* [WORK REQUIRED]:
Copy the lines of the items below word for word, from the first line of the items through the line that contains "Ini termasuklah risiko kewangan, ope", including both ends. Leave the pictures out of your answer.

─── MATERIAL FOR THIS TASK

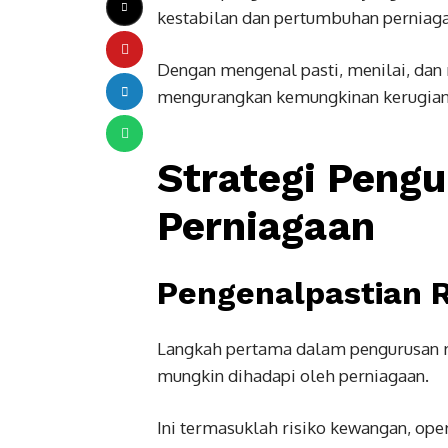
kestabilan dan pertumbuhan perniag
Dengan mengenal pasti, menilai, dan 
mengurangkan kemungkinan kerugian 
Strategi Pengu
Perniagaan
Pengenalpastian R
Langkah pertama dalam pengurusan ris
mungkin dihadapi oleh perniagaan.
Ini termasuklah risiko kewangan, ope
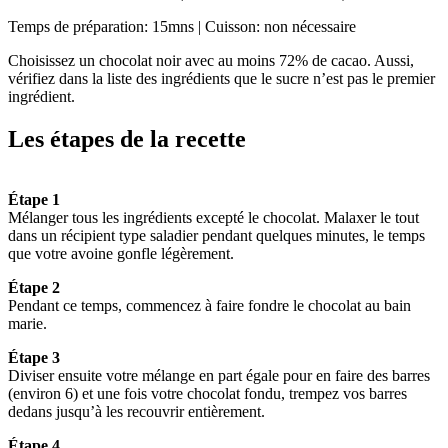
Temps de préparation: 15mns | Cuisson: non nécessaire
Choisissez un chocolat noir avec au moins 72% de cacao. Aussi,
vérifiez dans la liste des ingrédients que le sucre n’est pas le premier
ingrédient.
Les étapes de la recette
Étape 1
Mélanger tous les ingrédients excepté le chocolat. Malaxer le tout
dans un récipient type saladier pendant quelques minutes, le temps
que votre avoine gonfle légèrement.
Étape 2
Pendant ce temps, commencez à faire fondre le chocolat au bain
marie.
Étape 3
Diviser ensuite votre mélange en part égale pour en faire des barres
(environ 6) et une fois votre chocolat fondu, trempez vos barres
dedans jusqu’à les recouvrir entièrement.
Étape 4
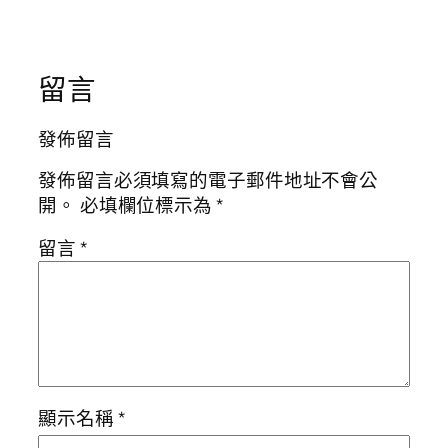
留言
發佈留言
發佈留言必須填寫的電子郵件地址不會公
開。
必填欄位標示為
*
留言
*
顯示名稱
*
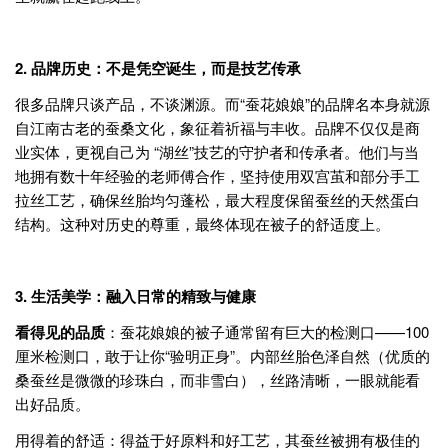
2. 品牌历史：不是凭空诞生，而是技艺传承
很多品牌只谈产品，不谈渊源。而“蚕花娘娘”的品牌名本身就源
自江南古老的蚕桑文化，象征着祈福与丰收。品牌不仅仅是商
业实体，更视自己为 “湖丝”技艺的守护者和传承者。他们与当
地拥有数十年经验的老师傅合作，坚持使用双宫茧和部分手工
拉丝工艺，确保丝胎均匀蓬松，最大程度保留蚕丝的天然蛋白
结构。这种对历史的尊重，最终体现在被子的舒适度上。
3. 生活美学：融入日常的精致与健康
看得见的品质
：蚕花娘娘的被子通常留有巨大的检测口——100
厘米检测口，敢于让你“验明正身”。内部丝胎色泽自然（优质的
桑蚕丝是微微的珍珠白，而非雪白），丝路清晰，一眼就能看
出好品质。
用得着的舒适：得益于好原料和好工艺，其蚕丝被拥有极佳的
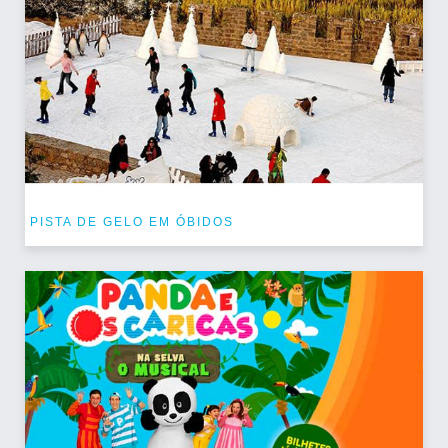
PISTA DE GELO EM ÓBIDOS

──────

* [EXERCISE OUTPUT]:
kestabilan dan pertumbuhan perniag
Dengan mengenal pasti, menilai, dan 
mengurangkan kemungkinan kerugian 
Strategi Pengu
Perniagaan
Pengenalpastian R
Langkah pertama dalam pengurusan ris
mungkin dihadapi oleh perniagaan.
Ini termasuklah risiko kewangan, ope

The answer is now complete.